• Task objective:
Retype the listing below word for word, from its very first line through the line with "Como funciona", including both.

[Saved entries]
"""

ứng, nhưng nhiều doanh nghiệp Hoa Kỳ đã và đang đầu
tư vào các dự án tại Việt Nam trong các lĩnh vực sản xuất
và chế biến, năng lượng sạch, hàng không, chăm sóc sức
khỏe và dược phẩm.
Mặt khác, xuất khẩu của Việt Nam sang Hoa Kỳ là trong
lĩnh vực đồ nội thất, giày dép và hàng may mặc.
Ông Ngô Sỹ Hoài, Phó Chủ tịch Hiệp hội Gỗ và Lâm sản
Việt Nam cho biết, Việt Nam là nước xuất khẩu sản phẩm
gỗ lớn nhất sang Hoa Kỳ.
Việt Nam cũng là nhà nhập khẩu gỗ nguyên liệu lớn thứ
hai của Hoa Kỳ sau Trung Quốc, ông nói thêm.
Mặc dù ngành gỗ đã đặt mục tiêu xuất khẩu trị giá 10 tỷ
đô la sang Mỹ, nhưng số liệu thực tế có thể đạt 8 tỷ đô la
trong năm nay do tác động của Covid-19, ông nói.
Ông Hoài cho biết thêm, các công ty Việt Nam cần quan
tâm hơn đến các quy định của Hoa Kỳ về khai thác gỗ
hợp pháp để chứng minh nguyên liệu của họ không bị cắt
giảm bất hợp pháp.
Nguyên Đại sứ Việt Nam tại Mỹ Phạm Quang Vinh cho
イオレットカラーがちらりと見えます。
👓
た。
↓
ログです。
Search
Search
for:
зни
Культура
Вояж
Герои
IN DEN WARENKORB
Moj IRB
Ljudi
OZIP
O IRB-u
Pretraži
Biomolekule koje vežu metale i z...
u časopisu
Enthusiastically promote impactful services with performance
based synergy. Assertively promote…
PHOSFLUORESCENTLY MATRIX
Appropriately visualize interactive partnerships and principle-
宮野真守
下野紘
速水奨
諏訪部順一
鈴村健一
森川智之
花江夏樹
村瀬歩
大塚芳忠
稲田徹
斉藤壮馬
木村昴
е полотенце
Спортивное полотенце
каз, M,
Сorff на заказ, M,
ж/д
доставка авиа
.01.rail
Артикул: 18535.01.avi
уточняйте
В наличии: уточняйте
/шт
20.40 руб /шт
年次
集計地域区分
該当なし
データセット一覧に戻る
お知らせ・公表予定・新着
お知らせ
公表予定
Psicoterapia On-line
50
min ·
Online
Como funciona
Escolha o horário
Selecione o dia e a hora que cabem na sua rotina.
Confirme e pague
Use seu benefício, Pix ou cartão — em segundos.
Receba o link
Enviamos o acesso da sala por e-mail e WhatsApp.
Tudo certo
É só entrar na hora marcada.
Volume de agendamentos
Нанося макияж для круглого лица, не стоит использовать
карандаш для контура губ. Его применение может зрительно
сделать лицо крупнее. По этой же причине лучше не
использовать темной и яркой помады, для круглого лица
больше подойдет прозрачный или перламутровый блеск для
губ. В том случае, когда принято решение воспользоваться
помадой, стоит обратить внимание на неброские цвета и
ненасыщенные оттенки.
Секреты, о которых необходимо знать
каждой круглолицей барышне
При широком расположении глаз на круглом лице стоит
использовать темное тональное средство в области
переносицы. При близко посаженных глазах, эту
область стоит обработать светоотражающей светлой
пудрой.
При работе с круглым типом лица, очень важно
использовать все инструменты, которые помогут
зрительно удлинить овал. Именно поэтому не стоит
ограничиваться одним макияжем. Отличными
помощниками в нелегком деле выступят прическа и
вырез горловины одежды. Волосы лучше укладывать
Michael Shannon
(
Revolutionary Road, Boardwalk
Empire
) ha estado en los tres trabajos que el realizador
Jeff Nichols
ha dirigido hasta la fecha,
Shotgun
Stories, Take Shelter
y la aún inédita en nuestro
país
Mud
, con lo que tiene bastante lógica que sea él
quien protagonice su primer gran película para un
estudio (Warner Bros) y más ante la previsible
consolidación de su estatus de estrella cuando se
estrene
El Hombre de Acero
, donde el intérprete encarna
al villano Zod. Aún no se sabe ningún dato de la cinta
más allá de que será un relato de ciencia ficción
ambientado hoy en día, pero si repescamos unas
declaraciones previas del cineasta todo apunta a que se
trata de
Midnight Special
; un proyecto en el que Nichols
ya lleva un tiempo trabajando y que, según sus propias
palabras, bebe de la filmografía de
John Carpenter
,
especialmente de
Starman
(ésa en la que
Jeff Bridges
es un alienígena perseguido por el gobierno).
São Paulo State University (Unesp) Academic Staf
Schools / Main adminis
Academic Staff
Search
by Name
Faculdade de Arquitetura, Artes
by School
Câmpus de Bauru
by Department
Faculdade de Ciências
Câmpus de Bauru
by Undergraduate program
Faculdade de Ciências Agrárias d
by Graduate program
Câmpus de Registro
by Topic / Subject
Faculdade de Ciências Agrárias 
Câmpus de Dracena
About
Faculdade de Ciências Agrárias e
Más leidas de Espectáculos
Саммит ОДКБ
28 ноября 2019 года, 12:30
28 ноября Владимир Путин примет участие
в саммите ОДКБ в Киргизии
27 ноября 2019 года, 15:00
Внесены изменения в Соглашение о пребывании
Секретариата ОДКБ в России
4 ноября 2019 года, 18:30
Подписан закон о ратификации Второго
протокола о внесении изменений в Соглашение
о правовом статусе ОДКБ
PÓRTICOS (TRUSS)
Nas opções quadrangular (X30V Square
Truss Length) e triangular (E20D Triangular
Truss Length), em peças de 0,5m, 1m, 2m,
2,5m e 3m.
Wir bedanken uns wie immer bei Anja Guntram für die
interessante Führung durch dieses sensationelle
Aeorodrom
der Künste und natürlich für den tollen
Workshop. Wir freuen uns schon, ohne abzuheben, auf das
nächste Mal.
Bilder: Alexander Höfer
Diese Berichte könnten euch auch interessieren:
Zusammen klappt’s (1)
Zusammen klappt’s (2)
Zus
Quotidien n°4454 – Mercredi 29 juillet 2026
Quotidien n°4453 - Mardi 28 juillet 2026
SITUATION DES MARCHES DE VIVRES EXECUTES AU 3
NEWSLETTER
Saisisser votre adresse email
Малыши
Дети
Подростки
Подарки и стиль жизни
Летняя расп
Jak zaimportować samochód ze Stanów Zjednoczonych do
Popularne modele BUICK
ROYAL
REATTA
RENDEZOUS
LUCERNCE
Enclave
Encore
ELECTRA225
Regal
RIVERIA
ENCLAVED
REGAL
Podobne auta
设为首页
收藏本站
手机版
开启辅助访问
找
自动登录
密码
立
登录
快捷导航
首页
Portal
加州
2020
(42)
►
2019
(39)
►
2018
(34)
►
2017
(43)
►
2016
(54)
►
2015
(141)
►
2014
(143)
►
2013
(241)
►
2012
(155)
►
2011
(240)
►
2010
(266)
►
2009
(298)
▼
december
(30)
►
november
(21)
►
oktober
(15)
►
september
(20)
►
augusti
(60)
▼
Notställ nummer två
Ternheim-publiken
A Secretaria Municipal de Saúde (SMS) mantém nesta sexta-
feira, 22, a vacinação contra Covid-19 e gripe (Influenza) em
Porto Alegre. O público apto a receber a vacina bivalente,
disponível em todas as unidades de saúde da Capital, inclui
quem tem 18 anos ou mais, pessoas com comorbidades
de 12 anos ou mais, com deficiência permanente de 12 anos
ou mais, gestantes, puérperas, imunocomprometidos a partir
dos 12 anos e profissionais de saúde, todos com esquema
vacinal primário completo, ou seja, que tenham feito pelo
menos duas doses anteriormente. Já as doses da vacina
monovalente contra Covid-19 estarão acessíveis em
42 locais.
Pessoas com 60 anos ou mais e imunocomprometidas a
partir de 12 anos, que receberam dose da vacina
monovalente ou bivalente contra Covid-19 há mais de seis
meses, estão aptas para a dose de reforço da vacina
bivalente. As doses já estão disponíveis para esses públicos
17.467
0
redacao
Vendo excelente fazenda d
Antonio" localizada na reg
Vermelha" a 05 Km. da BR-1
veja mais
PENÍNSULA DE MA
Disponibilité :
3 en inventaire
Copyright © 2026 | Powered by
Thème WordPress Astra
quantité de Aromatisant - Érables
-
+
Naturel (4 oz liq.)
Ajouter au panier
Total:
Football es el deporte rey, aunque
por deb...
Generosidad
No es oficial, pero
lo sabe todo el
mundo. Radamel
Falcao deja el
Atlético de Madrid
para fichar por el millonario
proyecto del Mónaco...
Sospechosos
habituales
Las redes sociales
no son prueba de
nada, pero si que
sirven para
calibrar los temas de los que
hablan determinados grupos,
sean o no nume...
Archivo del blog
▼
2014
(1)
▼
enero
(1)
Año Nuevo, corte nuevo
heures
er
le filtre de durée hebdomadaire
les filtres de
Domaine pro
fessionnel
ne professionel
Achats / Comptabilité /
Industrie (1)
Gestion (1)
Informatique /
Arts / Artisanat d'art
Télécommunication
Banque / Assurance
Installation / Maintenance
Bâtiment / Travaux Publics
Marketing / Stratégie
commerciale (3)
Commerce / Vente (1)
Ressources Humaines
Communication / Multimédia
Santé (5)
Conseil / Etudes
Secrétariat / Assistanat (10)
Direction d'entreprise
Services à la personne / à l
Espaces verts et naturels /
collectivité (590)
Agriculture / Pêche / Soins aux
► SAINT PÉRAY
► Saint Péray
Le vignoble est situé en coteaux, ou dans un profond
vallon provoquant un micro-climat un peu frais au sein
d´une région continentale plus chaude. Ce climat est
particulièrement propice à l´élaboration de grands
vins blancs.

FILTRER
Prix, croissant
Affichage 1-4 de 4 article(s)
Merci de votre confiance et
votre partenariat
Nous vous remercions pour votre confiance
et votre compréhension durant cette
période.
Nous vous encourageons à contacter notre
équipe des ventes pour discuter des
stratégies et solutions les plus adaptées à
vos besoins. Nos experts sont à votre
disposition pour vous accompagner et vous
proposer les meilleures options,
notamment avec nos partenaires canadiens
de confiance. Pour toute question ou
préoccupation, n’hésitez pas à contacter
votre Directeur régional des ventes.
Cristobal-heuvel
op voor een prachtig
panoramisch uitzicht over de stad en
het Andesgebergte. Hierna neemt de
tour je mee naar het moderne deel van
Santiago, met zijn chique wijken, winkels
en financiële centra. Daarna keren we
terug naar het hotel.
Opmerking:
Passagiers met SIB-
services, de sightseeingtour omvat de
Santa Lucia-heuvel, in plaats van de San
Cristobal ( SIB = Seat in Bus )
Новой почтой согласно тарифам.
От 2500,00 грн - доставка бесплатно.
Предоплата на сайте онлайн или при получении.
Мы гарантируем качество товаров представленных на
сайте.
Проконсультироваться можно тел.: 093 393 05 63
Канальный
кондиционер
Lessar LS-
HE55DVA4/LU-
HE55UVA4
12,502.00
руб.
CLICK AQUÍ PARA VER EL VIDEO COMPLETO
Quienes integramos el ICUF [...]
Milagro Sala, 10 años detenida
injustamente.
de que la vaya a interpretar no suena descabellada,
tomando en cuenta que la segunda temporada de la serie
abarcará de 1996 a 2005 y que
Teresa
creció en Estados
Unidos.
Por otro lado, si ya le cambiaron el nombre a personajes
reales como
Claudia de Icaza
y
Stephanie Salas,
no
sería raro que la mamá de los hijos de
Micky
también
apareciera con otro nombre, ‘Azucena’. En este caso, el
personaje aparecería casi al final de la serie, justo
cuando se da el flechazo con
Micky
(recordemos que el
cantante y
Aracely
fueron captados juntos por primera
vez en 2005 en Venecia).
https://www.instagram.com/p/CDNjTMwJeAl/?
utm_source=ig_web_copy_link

"""

• Problem solution:
ứng, nhưng nhiều doanh nghiệp Hoa Kỳ đã và đang đầu
tư vào các dự án tại Việt Nam trong các lĩnh vực sản xuất
và chế biến, năng lượng sạch, hàng không, chăm sóc sức
khỏe và dược phẩm.
Mặt khác, xuất khẩu của Việt Nam sang Hoa Kỳ là trong
lĩnh vực đồ nội thất, giày dép và hàng may mặc.
Ông Ngô Sỹ Hoài, Phó Chủ tịch Hiệp hội Gỗ và Lâm sản
Việt Nam cho biết, Việt Nam là nước xuất khẩu sản phẩm
gỗ lớn nhất sang Hoa Kỳ.
Việt Nam cũng là nhà nhập khẩu gỗ nguyên liệu lớn thứ
hai của Hoa Kỳ sau Trung Quốc, ông nói thêm.
Mặc dù ngành gỗ đã đặt mục tiêu xuất khẩu trị giá 10 tỷ
đô la sang Mỹ, nhưng số liệu thực tế có thể đạt 8 tỷ đô la
trong năm nay do tác động của Covid-19, ông nói.
Ông Hoài cho biết thêm, các công ty Việt Nam cần quan
tâm hơn đến các quy định của Hoa Kỳ về khai thác gỗ
hợp pháp để chứng minh nguyên liệu của họ không bị cắt
giảm bất hợp pháp.
Nguyên Đại sứ Việt Nam tại Mỹ Phạm Quang Vinh cho
イオレットカラーがちらりと見えます。
👓
た。
↓
ログです。
Search
Search
for:
зни
Культура
Вояж
Герои
IN DEN WARENKORB
Moj IRB
Ljudi
OZIP
O IRB-u
Pretraži
Biomolekule koje vežu metale i z...
u časopisu
Enthusiastically promote impactful services with performance
based synergy. Assertively promote…
PHOSFLUORESCENTLY MATRIX
Appropriately visualize interactive partnerships and principle-
宮野真守
下野紘
速水奨
諏訪部順一
鈴村健一
森川智之
花江夏樹
村瀬歩
大塚芳忠
稲田徹
斉藤壮馬
木村昴
е полотенце
Спортивное полотенце
каз, M,
Сorff на заказ, M,
ж/д
доставка авиа
.01.rail
Артикул: 18535.01.avi
уточняйте
В наличии: уточняйте
/шт
20.40 руб /шт
年次
集計地域区分
該当なし
データセット一覧に戻る
お知らせ・公表予定・新着
お知らせ
公表予定
Psicoterapia On-line
50
min ·
Online
Como funciona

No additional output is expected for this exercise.